** SUPPLIED MATERIAL **
_ _ _ _ _

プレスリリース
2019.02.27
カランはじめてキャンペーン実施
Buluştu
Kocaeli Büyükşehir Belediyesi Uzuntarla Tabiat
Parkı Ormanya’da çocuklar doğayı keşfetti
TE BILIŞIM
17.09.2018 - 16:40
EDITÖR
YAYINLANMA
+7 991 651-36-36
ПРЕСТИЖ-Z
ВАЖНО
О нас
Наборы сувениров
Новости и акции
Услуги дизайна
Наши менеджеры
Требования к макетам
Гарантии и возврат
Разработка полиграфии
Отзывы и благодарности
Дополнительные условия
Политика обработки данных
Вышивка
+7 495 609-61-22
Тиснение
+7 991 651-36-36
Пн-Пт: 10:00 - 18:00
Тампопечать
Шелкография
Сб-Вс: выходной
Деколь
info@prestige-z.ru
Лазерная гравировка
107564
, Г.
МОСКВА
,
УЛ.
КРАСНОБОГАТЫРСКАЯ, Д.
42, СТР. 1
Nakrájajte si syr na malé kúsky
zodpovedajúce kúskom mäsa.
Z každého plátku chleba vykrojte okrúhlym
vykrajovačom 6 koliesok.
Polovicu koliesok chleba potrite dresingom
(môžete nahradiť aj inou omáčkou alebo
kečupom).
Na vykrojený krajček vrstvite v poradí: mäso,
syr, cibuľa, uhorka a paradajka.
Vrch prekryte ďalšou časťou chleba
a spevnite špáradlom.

_ _ _ _ _

** WORK ITEM **
Return the lines above, starting at the one that contains "Vrch prekryte ďalšou časťou chleba" and running through the last, exactly as they appear, with no extra lines.

** SOLUTION FOR THIS TASK **
Vrch prekryte ďalšou časťou chleba
a spevnite špáradlom.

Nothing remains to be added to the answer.